Days before the Mass, the U.S. Conference of Catholic Bishops unanimously voted in support of the cause moving forward during their general assembly in Baltimore.
Sister Bowman, a Mississippi native and the only African-American member of her order, the Wisconsin-based Franciscan Sisters of Perpetual Adoration, was a widely known speaker, evangelizer and singer until she died of cancer in 1990 at age 52. She even made a presentation at the U.S. bishops’ spring meeting in 1989, moving some prelates to tears.
Some of the songs she sang at that bishop’s meeting took center stage at the Mass.
Phyllis Lewis-Hale, a professor from Jackson State University sang “Sometimes I Feel Like a Motherless Child” as a prelude to the Mass and brought the congregation to its feet with “We Shall Overcome” after Communion. Everyone in the church spontaneously joined hands and swayed as they sang with Lewis-Hale — much like the bishops did in 1989.
Members of the choir from Sister Bowman’s home parish of Holy Child Jesus in Canton offered “Be Encouraged” during Communion.
Bernadette Otto-Russell, one of the singers, first sang in Sister Bowman’s choir when she was in the third grade.
“This was awesome. This is an enjoyable and memorable moment — I’m getting full just thinking about it. I think the people that know Sister Thea — they know who she is and they will always cherish her and also her memories. She will never die,” said Otto-Russell, adding that it was a joy and an honor to sing for her childhood teacher.
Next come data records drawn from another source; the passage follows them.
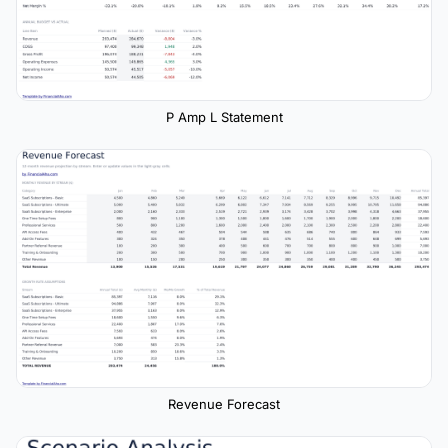
P Amp L Statement
Revenue Forecast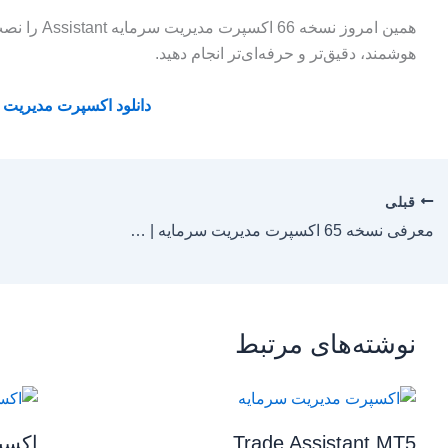
همین امروز نس
هوشمند، دقیق‌تر و حرفه‌ای‌تر انجام دهید.
دانلود اکسپرت مدیریت 
قبلی
معرفی نسخه 65 اکسپرت مدیریت سرمایه | هوشمندتر، دقیق‌تر، حرفه‌ای‌تر
نوشته‌های مرتبط
Trade Assistant MT5
اکسپر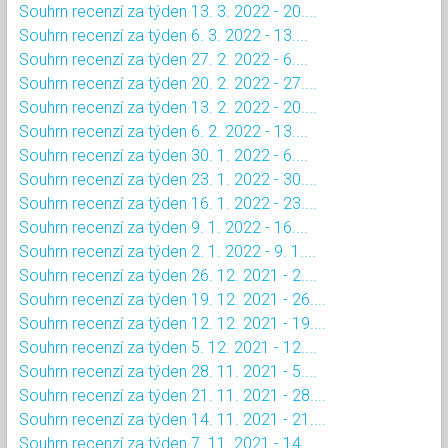
Souhrn recenzí za týden 13. 3. 2022 - 20....
Souhrn recenzí za týden 6. 3. 2022 - 13....
Souhrn recenzí za týden 27. 2. 2022 - 6....
Souhrn recenzí za týden 20. 2. 2022 - 27....
Souhrn recenzí za týden 13. 2. 2022 - 20....
Souhrn recenzí za týden 6. 2. 2022 - 13....
Souhrn recenzí za týden 30. 1. 2022 - 6....
Souhrn recenzí za týden 23. 1. 2022 - 30....
Souhrn recenzí za týden 16. 1. 2022 - 23....
Souhrn recenzí za týden 9. 1. 2022 - 16....
Souhrn recenzí za týden 2. 1. 2022 - 9. 1....
Souhrn recenzí za týden 26. 12. 2021 - 2....
Souhrn recenzí za týden 19. 12. 2021 - 26....
Souhrn recenzí za týden 12. 12. 2021 - 19....
Souhrn recenzí za týden 5. 12. 2021 - 12....
Souhrn recenzí za týden 28. 11. 2021 - 5....
Souhrn recenzí za týden 21. 11. 2021 - 28....
Souhrn recenzí za týden 14. 11. 2021 - 21....
Souhrn recenzí za týden 7. 11. 2021 - 14....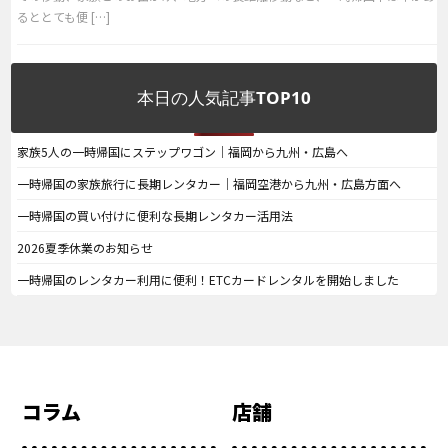
るととても便 […]
本日の人気記事TOP10
家族5人の一時帰国にステップワゴン｜福岡から九州・広島へ
一時帰国の家族旅行に長期レンタカー｜福岡空港から九州・広島方面へ
一時帰国の買い付けに便利な長期レンタカー活用法
2026夏季休業のお知らせ
一時帰国のレンタカー利用に便利！ETCカードレンタルを開始しました
コラム
店舗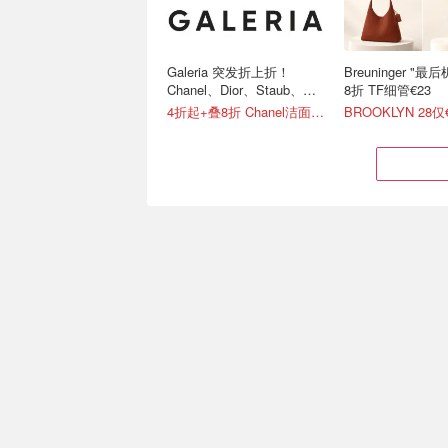
Galeria 突发折上折！
Breuninger "
Chanel、Dior、Staub、黑
8折 TF细管€23
绷带
4折起+叠8折 Chanel洁面罕见€43
BROOKLYN 28仅
MUJI 无印良品官网精选🔥
Stanley官网⚡️限
家居服睡衣套装仅€35 多色
刻字！攻略干货+
可选
接戳
独家8折！畅销区任选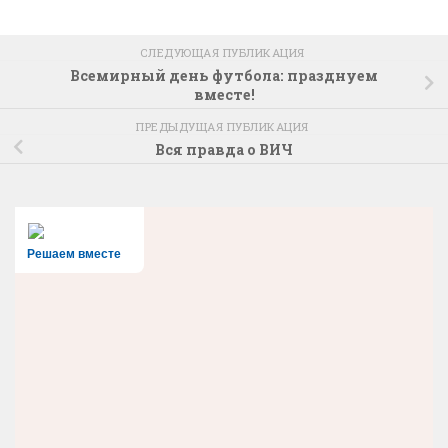
СЛЕДУЮЩАЯ ПУБЛИКАЦИЯ
Всемирный день футбола: празднуем
вместе!
ПРЕДЫДУЩАЯ ПУБЛИКАЦИЯ
Вся правда о ВИЧ
Решаем вместе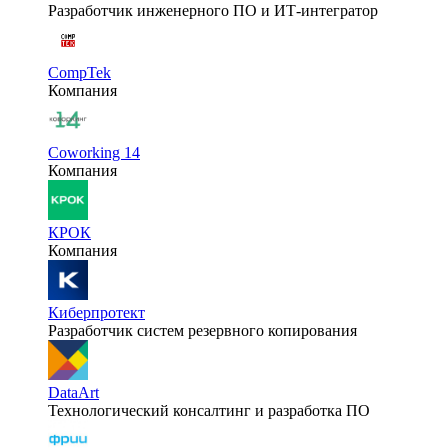
Разработчик инженерного ПО и ИТ-интегратор
CompTek
Компания
Coworking 14
Компания
КРОК
Компания
Киберпротект
Разработчик систем резервного копирования
DataArt
Технологический консалтинг и разработка ПО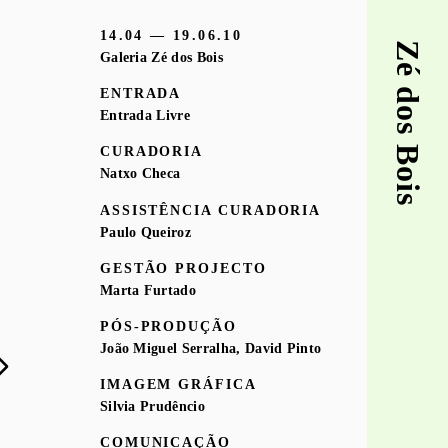
14.04 — 19.06.10
Zé dos Bois
Galeria Zé dos Bois
ENTRADA
Entrada Livre
CURADORIA
Natxo Checa
ASSISTÊNCIA CURADORIA
Paulo Queiroz
GESTÃO PROJECTO
Marta Furtado
PÓS-PRODUÇÃO
João Miguel Serralha, David Pinto
IMAGEM GRÁFICA
Silvia Prudêncio
COMUNICAÇÃO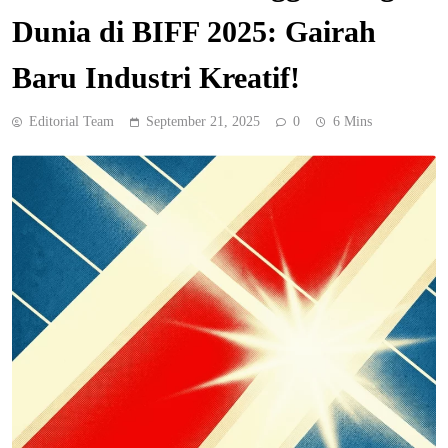
Dunia di BIFF 2025: Gairah
Baru Industri Kreatif!
Editorial Team
September 21, 2025
0
6 Mins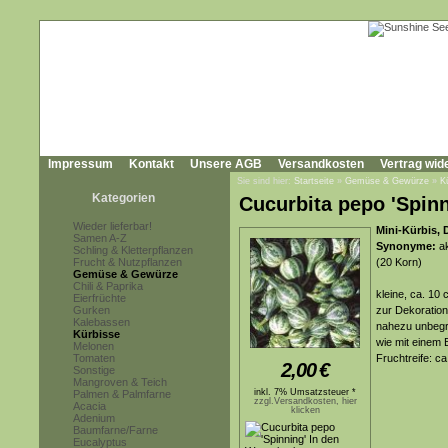
Impressum
Kontakt
Unsere AGB
Versandkosten
Vertrag wid
Sie sind hier:
Startseite
»
Gemüse & Gewürze
»
K
Kategorien
Cucurbita pepo 'Spinn
Wieder lieferbar!
Mini-Kürbis, 
Samen A-Z
Synonyme:
ak
Schling & Kletterpflanzen
Frucht & Nutzpflanzen
(20 Korn)
Gemüse & Gewürze
Chili & Paprika
kleine, ca. 10 
Eierfrüchte
Gurken
zur Dekoration
Kalebassen
nahezu unbegre
Kürbisse
wie mit einem 
Melonen
Tomaten
Fruchtreife: c
2,00
€
Sonstige
Mangroven & Teich
inkl. 7% Umsatzsteuer *
Palmen & Palmfarne
zzgl.Versandkosten, hier
Acacia
klicken
Adenium
Baumfarne/Farne
Eucalyptus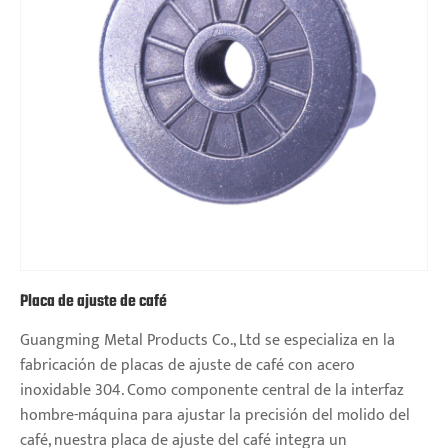
Placa de ajuste de café
Guangming Metal Products Co., Ltd se especializa en la
fabricación de placas de ajuste de café con acero
inoxidable 304. Como componente central de la interfaz
hombre-máquina para ajustar la precisión del molido del
café, nuestra placa de ajuste del café integra un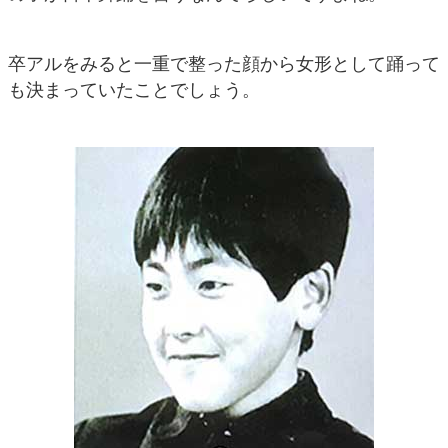
卒アルをみると一重で整った顔から女形として踊って
も決まっていたことでしょう。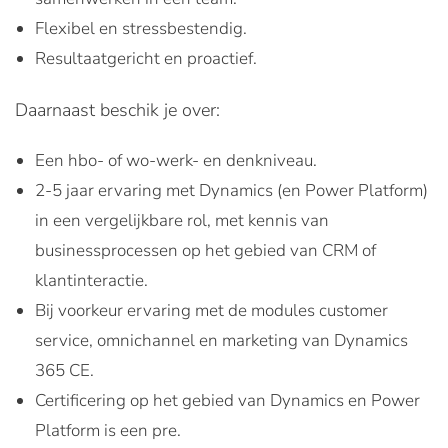
Flexibel en stressbestendig.
Resultaatgericht en proactief.
Daarnaast beschik je over:
Een hbo- of wo-werk- en denkniveau.
2-5 jaar ervaring met Dynamics (en Power Platform)
in een vergelijkbare rol, met kennis van
businessprocessen op het gebied van CRM of
klantinteractie.
Bij voorkeur ervaring met de modules customer
service, omnichannel en marketing van Dynamics
365 CE.
Certificering op het gebied van Dynamics en Power
Platform is een pre.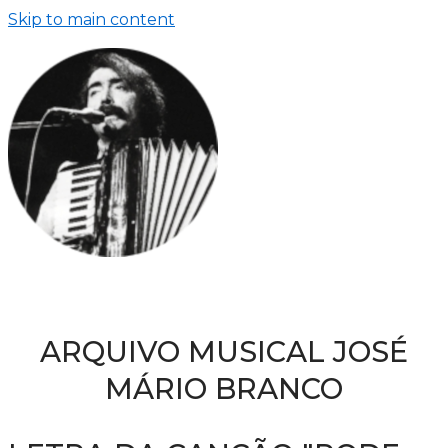
Skip to main content
ARQUIVO MUSICAL JOSÉ
MÁRIO BRANCO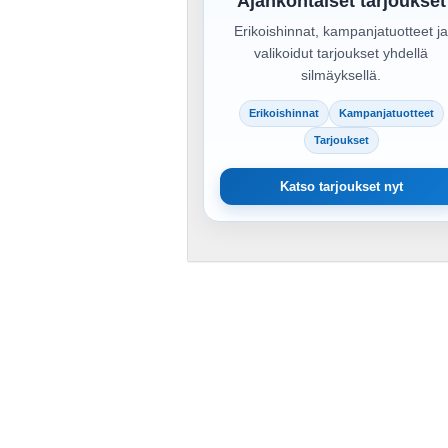
Ajankohtaiset tarjoukset
Erikoishinnat, kampanjatuotteet j
valikoidut tarjoukset yhdellä
silmäyksellä.
Erikoishinnat
Kampanjatuotteet
Tarjoukset
Katso tarjoukset nyt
The postulator, Andrea Ambrosi and his assistant, Nina Bartulica, sat in the front pew with representatives from the Franciscan Sisters of Perpetual Adoration: Sister Eileen McKenzie, president; Sister Marla Lang and Sister Helen Elsbernd, both classmates of Sister Thea; and Sister Dorothy Kundinger, Sister Thea’s assistant during her illness.
“She was my sister and my friend,” said Sister Kundinger, who was all smiles after the Mass, greeting friends and enjoying the moment.
A delegation of students from Sister Thea Bowman Catholic School in Jackson handed out prayer cards after Mass. The students were thrilled to be a part of this historic moment for their school’s namesake.
Sixth-grader Alexander Mason said he and his fellow students know the story of her life and have learned many lessons from Sister Thea’s mantra that she wanted to live until she died.
“She taught me to always have perseverance and that I should never give up — even if I am close to death, I should keep on pushing myself to try,” Mason told the Mississippi Catholic, newspaper of the Diocese of Jackson.
In his homily Bishop Kopacz quoted the old testament reading for the day from the Book of Daniel “The wise shall shine like the splendor of the firmament. Those who lead the many to justice shall be like the stars forever.” He spoke of Sister Thea’s wisdom and joy and holiness, saying that today “her holiness shines upon us.”
The Diocese of Jackson has launched a website detailing Sister Bowman’s life and the cause for canonization, sistertheabowman.com.
By Maureen Smith/Catholic News Service. Smith is editor of the Mississippi Catholic, newspaper of the Diocese of Jackson.